Bhutan cuts Sustainable Development Fee by 50 per cent – Business Traveller

Bhutan has slashed its Sustainable Development Fee (SDF) tourist tax by 50 per cent for the next four years.

As of 1 September, visitors will be required to pay US$100 per person, per night for the length of their trip (down from US$200 per person per night). The new rates will remain in effect until 31 August, 2027.

The 50 per cent reduction will also be applied to children, meaning new SDF rates will be US$50 for those aged 6-12, while those under 6 will be free. The 24-hour SDF waiver for tourists staying in border towns will continue.

Earlier this year, the Department of Tourism Bhutan announced a range of incentives essentially offering “buy one get one free” deals on nights spent in the country to promote longer stays, which has now been replaced by the new rates.

The SDF fees must be paid when applying for a visa (which costs US$40 to process), and can be done on the Department of Tourism’s website bhutan.travel. Visitors who have already paid higher SDF rates for upcoming trips to Bhutan are eligible for a refund.

Dorji Dhradhul, the director general of the Department of Tourism Bhutan, noted the impacts of Covid-19, conflict in Europe and the cost of living crisis as factors in the decision.

TASKS TO PERFORM>
(a) Put this sentence from the article on Bhutan's tourist fee into Spanish: "Bhutan has slashed its Sustainable Development Fee (SDF) tourist tax by 50 per cent for the next four years."
(b) Write a continuation of the article on Bhutan's tourist fee, starting right after its last sentence.
The rows below this point come from a different source than the article.

PROVIDED DATA>
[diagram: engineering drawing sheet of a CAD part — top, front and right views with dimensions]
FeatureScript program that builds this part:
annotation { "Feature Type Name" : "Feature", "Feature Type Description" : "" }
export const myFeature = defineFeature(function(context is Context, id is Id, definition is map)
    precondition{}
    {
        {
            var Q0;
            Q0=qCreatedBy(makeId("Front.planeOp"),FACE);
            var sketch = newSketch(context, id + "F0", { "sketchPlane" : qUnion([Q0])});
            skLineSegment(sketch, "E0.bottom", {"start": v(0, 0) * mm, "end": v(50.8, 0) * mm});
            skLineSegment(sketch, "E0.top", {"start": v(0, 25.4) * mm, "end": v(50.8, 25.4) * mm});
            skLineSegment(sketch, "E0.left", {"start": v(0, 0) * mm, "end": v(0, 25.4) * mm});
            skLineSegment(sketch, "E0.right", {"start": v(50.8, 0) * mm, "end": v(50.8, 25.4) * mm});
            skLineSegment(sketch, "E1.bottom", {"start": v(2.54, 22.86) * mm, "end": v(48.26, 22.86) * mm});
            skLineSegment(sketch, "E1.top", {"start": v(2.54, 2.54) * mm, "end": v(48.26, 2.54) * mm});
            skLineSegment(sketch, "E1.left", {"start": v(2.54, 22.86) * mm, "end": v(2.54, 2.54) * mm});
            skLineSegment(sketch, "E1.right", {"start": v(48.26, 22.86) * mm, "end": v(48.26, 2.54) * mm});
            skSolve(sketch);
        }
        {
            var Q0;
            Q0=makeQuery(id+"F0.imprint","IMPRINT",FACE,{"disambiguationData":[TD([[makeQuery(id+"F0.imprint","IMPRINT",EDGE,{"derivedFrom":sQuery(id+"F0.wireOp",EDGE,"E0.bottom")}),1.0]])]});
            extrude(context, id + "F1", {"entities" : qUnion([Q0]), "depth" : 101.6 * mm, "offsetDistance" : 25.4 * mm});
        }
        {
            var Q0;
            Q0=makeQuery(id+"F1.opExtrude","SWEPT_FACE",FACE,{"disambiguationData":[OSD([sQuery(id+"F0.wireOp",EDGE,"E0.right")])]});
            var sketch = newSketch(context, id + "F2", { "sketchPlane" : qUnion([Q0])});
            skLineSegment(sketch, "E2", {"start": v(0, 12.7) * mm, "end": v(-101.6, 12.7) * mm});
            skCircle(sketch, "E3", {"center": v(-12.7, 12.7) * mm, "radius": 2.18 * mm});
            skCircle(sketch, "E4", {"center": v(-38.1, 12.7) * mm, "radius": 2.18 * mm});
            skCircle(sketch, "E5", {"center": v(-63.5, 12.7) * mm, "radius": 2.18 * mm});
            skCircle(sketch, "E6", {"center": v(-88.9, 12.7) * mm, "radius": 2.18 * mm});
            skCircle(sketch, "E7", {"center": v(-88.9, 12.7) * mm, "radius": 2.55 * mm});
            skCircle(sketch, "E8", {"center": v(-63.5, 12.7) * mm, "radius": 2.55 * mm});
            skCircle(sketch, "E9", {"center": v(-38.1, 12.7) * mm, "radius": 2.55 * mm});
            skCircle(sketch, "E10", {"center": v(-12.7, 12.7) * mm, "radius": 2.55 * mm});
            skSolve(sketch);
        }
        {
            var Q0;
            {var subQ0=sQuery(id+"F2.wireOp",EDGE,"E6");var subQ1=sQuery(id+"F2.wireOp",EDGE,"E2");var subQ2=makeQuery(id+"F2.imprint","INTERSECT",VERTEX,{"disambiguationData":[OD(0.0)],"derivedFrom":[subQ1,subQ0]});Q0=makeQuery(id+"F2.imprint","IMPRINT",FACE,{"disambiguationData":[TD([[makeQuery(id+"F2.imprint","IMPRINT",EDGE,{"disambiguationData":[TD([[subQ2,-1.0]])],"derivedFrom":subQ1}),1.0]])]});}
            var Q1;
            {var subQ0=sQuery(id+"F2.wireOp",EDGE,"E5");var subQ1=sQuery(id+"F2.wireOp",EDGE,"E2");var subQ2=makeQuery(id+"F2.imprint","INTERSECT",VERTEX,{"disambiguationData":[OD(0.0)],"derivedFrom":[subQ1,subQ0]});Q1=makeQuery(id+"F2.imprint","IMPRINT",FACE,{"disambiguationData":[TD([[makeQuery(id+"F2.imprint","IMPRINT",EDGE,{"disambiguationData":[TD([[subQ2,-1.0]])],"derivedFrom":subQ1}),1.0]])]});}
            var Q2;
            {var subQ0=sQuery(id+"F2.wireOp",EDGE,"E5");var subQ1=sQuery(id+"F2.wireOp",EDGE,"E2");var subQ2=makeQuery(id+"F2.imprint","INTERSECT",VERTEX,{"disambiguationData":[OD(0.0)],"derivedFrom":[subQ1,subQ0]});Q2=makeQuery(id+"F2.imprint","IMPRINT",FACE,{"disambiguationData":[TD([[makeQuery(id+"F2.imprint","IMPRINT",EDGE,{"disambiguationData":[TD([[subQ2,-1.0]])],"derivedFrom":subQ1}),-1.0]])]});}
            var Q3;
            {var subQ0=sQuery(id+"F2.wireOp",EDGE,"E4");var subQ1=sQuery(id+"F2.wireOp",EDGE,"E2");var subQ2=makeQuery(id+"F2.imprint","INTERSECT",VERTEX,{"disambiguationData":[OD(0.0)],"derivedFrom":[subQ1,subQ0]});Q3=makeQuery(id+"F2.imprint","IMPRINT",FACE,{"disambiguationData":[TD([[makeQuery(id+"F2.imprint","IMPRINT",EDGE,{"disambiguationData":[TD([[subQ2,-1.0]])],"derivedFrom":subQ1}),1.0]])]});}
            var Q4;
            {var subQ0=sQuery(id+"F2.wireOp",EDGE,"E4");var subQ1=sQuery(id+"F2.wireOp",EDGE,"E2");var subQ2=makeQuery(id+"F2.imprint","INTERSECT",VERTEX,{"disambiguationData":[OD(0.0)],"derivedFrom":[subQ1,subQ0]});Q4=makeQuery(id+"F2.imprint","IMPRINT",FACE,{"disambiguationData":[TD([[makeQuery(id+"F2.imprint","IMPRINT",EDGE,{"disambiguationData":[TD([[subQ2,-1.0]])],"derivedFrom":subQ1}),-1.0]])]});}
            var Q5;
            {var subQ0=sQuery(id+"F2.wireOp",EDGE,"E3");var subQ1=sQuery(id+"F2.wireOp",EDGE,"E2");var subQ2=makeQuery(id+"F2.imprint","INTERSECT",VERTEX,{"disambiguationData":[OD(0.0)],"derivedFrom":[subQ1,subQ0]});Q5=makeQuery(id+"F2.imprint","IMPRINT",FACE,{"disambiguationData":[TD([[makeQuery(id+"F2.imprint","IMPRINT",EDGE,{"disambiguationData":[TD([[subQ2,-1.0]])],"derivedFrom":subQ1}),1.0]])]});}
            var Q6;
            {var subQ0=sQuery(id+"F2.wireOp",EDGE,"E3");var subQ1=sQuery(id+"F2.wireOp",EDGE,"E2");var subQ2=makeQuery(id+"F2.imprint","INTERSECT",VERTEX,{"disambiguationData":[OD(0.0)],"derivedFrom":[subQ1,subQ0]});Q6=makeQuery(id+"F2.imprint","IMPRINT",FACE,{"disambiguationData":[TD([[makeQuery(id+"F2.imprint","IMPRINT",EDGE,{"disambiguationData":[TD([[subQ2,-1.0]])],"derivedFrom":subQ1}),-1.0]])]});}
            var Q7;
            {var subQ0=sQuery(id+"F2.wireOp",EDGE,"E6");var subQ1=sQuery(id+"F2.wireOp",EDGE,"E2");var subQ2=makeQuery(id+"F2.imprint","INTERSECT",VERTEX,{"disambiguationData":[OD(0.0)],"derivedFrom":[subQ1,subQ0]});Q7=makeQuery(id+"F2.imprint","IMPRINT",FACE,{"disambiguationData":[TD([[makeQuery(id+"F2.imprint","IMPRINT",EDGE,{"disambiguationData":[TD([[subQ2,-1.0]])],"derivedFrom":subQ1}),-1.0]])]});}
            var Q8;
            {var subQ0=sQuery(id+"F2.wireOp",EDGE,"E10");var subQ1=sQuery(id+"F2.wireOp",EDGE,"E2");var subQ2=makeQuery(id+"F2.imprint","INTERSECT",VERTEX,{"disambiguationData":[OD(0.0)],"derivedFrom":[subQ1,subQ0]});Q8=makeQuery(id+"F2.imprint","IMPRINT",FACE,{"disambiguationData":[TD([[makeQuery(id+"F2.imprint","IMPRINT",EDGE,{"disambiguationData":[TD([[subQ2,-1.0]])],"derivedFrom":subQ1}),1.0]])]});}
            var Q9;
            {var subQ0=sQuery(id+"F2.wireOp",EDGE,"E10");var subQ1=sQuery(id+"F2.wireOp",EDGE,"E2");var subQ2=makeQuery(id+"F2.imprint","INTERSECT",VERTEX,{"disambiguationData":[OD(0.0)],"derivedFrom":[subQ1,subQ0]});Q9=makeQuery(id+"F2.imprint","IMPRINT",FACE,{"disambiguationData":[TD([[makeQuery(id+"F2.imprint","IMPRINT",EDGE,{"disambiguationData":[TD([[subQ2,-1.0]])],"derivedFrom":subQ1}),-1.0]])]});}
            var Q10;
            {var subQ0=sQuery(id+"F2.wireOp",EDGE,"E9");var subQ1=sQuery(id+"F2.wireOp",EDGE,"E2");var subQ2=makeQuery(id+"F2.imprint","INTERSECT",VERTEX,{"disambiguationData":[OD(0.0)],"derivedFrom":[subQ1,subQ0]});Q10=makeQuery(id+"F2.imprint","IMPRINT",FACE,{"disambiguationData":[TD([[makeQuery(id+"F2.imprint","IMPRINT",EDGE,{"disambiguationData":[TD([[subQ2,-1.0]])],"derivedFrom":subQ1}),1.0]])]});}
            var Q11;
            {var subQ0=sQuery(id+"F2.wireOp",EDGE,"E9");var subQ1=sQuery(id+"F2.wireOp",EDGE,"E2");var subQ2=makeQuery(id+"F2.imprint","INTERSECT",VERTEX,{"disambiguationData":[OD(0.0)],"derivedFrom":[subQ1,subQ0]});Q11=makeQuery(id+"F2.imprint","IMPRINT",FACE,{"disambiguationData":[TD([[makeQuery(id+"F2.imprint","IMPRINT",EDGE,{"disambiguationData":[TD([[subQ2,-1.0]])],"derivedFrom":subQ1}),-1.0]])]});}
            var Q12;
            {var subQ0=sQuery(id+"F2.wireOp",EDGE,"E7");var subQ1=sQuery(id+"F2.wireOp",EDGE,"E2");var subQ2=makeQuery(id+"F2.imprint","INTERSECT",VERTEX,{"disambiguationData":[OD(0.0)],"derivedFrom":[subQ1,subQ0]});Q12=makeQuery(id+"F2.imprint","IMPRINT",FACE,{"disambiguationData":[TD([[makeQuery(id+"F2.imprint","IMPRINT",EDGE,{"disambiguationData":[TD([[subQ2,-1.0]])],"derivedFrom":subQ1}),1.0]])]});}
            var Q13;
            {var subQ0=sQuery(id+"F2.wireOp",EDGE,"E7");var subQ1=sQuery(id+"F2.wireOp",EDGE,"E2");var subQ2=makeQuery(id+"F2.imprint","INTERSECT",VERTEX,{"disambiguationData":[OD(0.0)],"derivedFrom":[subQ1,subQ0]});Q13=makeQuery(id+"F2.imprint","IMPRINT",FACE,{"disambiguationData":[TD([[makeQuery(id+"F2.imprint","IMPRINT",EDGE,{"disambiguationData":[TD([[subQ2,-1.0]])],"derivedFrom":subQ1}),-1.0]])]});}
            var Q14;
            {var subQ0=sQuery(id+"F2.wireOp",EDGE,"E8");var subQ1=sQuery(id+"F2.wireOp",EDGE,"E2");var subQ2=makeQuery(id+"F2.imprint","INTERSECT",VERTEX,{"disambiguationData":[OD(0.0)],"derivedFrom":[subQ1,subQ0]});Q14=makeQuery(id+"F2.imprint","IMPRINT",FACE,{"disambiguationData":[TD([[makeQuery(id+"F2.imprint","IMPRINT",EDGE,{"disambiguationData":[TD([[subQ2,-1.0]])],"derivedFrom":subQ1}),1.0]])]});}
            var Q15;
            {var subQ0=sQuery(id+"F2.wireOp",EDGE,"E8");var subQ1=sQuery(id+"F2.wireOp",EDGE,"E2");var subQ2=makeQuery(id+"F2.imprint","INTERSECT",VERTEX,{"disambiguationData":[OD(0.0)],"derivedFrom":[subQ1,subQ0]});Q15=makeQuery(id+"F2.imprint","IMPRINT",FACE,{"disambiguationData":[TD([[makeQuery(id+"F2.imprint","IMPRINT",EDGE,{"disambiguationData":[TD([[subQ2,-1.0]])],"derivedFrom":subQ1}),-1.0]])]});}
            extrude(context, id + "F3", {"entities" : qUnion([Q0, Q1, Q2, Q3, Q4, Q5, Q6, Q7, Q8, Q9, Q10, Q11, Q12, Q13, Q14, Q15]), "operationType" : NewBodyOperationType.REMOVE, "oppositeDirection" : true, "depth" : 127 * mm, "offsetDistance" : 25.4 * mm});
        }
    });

ANSWERS IN ORDER>
(a) Bután ha reducido en un 50 por ciento su impuesto turístico de la Tasa de Desarrollo Sostenible (SDF) durante los próximos cuatro años.

(b)
He said: “We have taken the decision to temporarily lower our Sustainable Development Fee (SDF) with the aim of revitalising our tourism sector and refining our policies to better match prevailing market conditions.

“The lower SDF represents a great opportunity for more people to visit our beautiful kingdom in the future, which will benefit our people as well as the many projects that are funded by the SDF.”

Tourists to Bhutan have been required to pay a fee since the country opened to international visitors in 1974, and is part of the country’s “high value, low volume” tourism strategy.

Funds from the SDF are invested in a range of  key environmental, social, and infrastructure projects that are designed to support Bhutan’s preservation and progress. This includes the provision of free healthcare and education for all Bhutanese; sustainability and conservation projects; cultural preservation programmes; infrastructure upgrades; youth development programmes, and more.